If your breakthrough seems to be taking too long,
He’s promised you strength–you can be strong!

But keep the faith for a sure turnaround.
In trusting God’s Word, you’re on solid ground!
Thank God in advance–
Come with joyful praise or dance!

Faith is the victory that overcomes the world.
In advance, see your victory flag fully unfurled!

P. A. Oltrogge

“For through the grace given to me I say to every man among you not to think more highly of himself than he ought to think, but to think so as to have sound judgment, as God has allotted to each a measure of faith.” Romans 12:3

“Now faith is the substance of things hoped for, the evidence of things not seen.” Hebrews 11:1 NKJV

“Therefore I say to you, all things for which you pray and ask, believe that you have received them, and they shall be granted you. And whenever you stand praying, forgive, if you have anything against anyone…” Mark 11:23, 24 (paraphrased in the poem)
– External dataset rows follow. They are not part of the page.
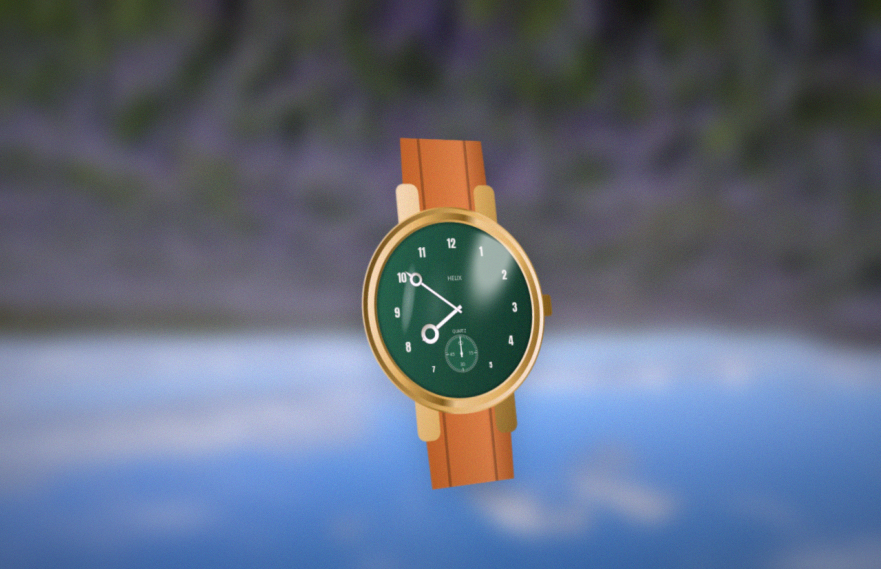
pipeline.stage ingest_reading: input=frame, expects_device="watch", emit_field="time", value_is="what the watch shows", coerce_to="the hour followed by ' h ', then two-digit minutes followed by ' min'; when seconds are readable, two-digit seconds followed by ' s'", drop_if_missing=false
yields 7 h 51 min
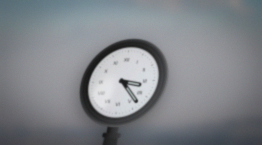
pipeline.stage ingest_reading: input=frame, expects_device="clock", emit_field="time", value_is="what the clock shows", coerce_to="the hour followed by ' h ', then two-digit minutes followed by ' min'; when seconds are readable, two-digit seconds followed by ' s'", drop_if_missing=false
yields 3 h 23 min
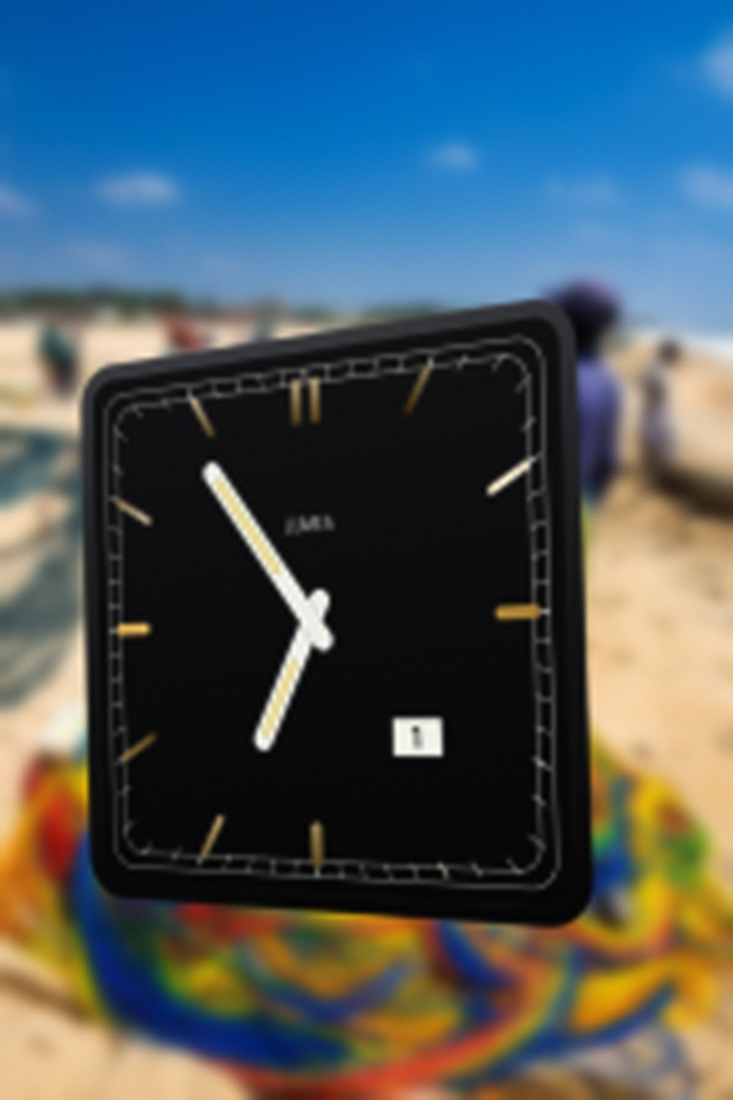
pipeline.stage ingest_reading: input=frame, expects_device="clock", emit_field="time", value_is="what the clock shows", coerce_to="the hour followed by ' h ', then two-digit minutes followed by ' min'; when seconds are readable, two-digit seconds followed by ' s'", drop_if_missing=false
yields 6 h 54 min
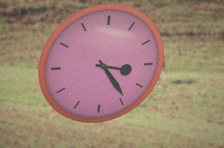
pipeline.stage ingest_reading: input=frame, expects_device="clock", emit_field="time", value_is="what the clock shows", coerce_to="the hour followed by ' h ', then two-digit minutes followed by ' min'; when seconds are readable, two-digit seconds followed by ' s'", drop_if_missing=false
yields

“Be anxious for nothing, but in everything by prayer and supplication, with thanksgiving, let your requests be made known unto God; and the peace of God, which surpasses all understanding, will guard your hearts and minds through Christ Jesus.” Philippians 4:6-7 NKJV

“Therefore everyone who hears these words of Mine and acts on them, may be compared to a wise man who built his house on the rock. And the rain fell, and the floods came, and the winds blew and slammed against that house; and yet it did not fall, for it had been founded on the rock.” Matthew 7:24-25

“O come, let us sing for joy to the Lord, let us shout joyfully to the rock of our salvation. Let us come before His presence with thanksgiving. Let us shout joyfully to Him with psalms. For the Lord is a great God, and a great King above all gods, in whose hand are the depths of the earth, the peaks of the mountains are His also. The sea is His, for it was He who made it, and His hands formed the dry land. Come let us worship and bow down, let us kneel before the Lord our Maker. For He is our God, and we are the people of His pasture and the sheep of His hand.” Psalm 95:1-7

“And it was so, that when they that bare the ark of the LORD had gone six paces, he sacrificed oxen and fatlings. And David danced before the LORD with all his might; and David was girded with a linen ephod. So David and all the house of Israel brought up the ark of the LORD with shouting, and with the sound of the trumpet.” 2 Samuel 6:13-15 KJV

“Blessed be the Lord, because He has heard the voice of my supplication. The Lord is my strength and my shield; My heart trusts in Him, and I am helped; Therefore my heart exults, and with my song I shall thank Him. The Lord is their strength, and He is a saving defense to His anointed. Be their shepherd also and carry them forever.” Psalm 28:6-9

Scriptures NASB,
or as noted

For encouragement on this same topic, refer to http://www.emic.org and the message yesterday, November 14, by Pastor George Pearsons, “The Force of Thanksgiving.” (It can be found under “Latest Service” at the bottom right-hand corner of the site.) At the end of the service, you can join in with Pastor George as he prays for any particular difficulty or need which has been of concern to you. God bless you….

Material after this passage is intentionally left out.